Symptoms of a food allergy vary not only from person to person, but from reaction to reaction. Some reactions are mild, while others (even to the same allergen) can be very severe.

When someone makes an appointment with a healthcare provider to discuss a reaction, there are several ways their doctor may go about diagnosing a food allergy. First, doctors will take a detailed medical history. It helps to bring a food journal of everything you have eaten prior to a reaction for the doctor to review. Only one test definitively determines a food allergy (the Oral Food Challenge). All others offer a picture of how the body is reacting to food and the likelihood it will experience severe symptoms after ingesting that food again.


Oral Food Challenge

This test is considered the gold standard for diagnosing food allergies. This test measures how much of an allergen a patient can tolerate without reacting. If a patient can ingest a certain challenge level of allergen without reacting, they are considered not allergic to that allergen. During an oral food challenge, a patient is giving an increasing amount of an allergen beginning with the smallest dose. Oral food challenges are ONLY performed in a medically supervised setting where healthcare professionals monitor the patient for signs of an allergic reaction. These tests last several hours – so come prepared with books, devices, toys, etc.

Oral food challenges are also used to test whether a patient has outgrown a particular allergy. [See What is an Oral Food Challenge and How to Prepare for additional information.]

Blood Test

Blood tests measure a specific antibody in the blood called IgE. IgE, or immunoglobulin E, is the antibody that causes your immune system to react abnormally to certain food resulting in food allergy. A doctor will take a blood sample and test it against certain allergens. This gives the doctor a picture of how the body is responding to that food.

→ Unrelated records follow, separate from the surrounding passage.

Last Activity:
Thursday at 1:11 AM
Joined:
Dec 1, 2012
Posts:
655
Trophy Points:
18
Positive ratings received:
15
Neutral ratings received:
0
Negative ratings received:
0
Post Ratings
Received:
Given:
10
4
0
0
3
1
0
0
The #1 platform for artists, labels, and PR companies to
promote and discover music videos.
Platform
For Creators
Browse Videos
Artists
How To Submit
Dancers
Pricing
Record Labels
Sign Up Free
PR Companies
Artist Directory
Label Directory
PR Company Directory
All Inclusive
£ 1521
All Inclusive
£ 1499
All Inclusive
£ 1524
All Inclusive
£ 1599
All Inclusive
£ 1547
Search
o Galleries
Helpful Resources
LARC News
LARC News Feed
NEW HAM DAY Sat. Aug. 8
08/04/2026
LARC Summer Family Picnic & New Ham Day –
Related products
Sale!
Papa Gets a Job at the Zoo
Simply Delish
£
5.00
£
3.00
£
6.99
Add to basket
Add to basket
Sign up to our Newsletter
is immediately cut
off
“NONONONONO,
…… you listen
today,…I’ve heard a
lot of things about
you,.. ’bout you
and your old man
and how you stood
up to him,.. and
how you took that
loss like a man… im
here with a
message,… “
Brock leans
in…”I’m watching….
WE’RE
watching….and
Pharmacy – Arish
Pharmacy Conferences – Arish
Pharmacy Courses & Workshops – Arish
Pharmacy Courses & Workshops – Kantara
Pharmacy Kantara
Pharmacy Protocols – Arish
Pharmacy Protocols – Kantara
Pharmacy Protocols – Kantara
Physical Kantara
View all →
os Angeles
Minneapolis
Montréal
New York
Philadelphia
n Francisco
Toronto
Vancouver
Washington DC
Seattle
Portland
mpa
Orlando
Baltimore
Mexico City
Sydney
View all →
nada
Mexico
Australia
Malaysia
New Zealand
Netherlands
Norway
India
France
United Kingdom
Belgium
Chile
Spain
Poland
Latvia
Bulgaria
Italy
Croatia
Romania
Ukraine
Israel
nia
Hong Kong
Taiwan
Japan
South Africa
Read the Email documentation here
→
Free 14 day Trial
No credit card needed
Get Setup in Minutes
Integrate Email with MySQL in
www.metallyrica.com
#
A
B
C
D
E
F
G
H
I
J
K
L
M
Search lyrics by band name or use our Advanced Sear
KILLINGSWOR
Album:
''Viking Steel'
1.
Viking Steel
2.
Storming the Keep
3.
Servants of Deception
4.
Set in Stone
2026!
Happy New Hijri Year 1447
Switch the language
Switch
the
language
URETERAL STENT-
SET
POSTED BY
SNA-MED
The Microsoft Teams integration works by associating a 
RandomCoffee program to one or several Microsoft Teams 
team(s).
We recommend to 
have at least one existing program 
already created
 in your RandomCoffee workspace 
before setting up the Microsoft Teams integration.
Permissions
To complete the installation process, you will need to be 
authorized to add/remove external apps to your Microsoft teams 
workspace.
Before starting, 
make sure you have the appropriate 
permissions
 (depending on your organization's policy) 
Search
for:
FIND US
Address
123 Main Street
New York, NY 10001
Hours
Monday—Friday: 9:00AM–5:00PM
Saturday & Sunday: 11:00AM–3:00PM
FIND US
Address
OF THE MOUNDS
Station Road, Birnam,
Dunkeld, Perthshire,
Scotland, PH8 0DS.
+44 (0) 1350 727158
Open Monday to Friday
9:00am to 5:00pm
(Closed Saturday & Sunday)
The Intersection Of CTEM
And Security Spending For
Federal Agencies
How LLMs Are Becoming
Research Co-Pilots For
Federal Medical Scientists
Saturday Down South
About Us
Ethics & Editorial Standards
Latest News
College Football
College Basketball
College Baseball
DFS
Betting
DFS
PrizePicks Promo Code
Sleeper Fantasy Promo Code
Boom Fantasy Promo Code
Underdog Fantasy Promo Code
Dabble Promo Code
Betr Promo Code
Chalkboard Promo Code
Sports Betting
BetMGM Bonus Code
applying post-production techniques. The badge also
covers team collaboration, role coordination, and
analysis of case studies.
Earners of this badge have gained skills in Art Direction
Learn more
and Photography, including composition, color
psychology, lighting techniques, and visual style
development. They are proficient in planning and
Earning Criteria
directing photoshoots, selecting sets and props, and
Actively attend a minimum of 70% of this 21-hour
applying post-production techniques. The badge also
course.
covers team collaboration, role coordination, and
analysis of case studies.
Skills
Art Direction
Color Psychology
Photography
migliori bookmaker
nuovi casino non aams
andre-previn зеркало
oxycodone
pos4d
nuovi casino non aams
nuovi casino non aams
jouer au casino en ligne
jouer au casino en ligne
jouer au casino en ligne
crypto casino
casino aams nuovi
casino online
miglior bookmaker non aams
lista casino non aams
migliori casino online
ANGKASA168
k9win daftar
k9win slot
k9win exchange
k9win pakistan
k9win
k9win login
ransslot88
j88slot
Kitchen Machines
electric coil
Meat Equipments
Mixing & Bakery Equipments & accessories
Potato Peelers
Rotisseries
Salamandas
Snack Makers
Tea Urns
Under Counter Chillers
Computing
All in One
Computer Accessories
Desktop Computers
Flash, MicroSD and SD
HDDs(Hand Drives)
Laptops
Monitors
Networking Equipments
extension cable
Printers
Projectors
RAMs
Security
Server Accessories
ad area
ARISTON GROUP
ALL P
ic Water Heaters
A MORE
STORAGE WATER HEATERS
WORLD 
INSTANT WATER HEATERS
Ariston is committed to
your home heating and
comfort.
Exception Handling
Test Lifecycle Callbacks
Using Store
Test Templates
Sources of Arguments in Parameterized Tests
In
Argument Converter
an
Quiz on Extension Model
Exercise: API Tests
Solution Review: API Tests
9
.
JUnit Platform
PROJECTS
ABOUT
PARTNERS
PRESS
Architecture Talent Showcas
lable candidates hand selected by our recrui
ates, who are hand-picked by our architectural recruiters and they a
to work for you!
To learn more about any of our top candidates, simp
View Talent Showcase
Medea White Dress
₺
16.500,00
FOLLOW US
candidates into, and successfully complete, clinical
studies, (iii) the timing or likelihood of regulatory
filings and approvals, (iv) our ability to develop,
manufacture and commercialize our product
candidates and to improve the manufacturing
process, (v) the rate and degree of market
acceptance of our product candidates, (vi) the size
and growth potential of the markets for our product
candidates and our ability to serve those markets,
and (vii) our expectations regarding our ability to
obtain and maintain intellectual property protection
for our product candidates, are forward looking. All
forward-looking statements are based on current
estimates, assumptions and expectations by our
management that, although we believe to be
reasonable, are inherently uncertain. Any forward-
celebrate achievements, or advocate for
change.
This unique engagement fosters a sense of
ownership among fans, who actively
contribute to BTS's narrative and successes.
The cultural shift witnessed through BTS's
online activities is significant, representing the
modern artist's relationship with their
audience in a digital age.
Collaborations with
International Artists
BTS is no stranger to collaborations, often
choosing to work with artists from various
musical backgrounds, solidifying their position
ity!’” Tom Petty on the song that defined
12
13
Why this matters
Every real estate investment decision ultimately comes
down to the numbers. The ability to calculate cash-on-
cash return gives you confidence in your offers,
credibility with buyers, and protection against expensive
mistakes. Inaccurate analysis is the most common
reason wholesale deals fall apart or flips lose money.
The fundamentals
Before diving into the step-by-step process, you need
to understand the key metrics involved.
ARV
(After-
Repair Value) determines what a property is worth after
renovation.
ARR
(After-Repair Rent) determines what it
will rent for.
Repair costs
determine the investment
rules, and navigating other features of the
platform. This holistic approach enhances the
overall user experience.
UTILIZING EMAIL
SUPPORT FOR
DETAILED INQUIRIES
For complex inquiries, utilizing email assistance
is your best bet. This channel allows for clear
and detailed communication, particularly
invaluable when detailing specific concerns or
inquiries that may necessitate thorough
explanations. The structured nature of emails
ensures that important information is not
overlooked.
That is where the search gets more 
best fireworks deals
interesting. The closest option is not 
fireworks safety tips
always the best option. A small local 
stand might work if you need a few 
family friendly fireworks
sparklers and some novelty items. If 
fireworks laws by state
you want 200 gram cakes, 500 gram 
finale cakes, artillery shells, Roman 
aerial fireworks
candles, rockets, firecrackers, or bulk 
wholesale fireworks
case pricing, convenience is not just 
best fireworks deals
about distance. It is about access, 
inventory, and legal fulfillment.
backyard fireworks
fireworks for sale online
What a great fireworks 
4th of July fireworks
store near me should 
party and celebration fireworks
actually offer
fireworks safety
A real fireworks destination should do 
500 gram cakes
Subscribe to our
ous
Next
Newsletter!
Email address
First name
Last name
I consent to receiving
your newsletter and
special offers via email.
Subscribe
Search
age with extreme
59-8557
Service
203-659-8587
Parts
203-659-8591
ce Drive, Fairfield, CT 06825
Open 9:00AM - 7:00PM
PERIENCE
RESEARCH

There are also related blood tests called component tests. These helps narrow down true allergies (which can cause reactions) to false positives (or allergies to harmless protein in food). A patient can typically expect results in several days to weeks and will need to discuss the results with their doctor. The results of a blood test DO NOT PREDICT SEVERITY of a food allergy – they only predict the probability of a food allergy.

Skin Testing

Skin testing or skin prick tests are an in-office procedure that can provide results in 15-30 minutes. During this test, a small amount of allergen is applied to the skin (typically on a patients forearm or back). If a wheal (much like a bug bite) appears, the site is measured and considered positive. This relatively short test is not painful, but can be itchy or uncomfortable.

Blood and skin tests sometimes yield false positive results for a variety of reasons. Therefore, it is important you work with an allergist trained at interpreting the results and offering practical guidance for next steps.

Food Elimination Diet

Food elimination diets are just as their names suggest: a strict diet to be followed that does not contain a certain allergen (or several allergens), generally for up to four weeks. Following the elimination period of the diet, allergens are gradually added back in one by one to identify which one(s) a patient is reacting to. It helps to keep a food journal during this process to record what you eat and identify any other reactions you might have. This process can be tricky at first as most people are not well-practiced in reading ingredient lists and eliminating allergens when they hide in tricky places.


It is CRITICAL to see a doctor when you suspect you have a food allergy. Studies show that the difference between a food allergy and a food intolerance isn’t well understood by most patients. That difference can be crucial: A patient does not want to take on the tremendous stress and burden of avoiding a food unnecessarily. Nor do patients want to be caught having a severe reaction without life-saving epinephrine and a plan of action.

Under the supervision of a trained medical professional, diagnosing (or ruling out!) a food allergy can be done simply and send you on your way to better health quickly.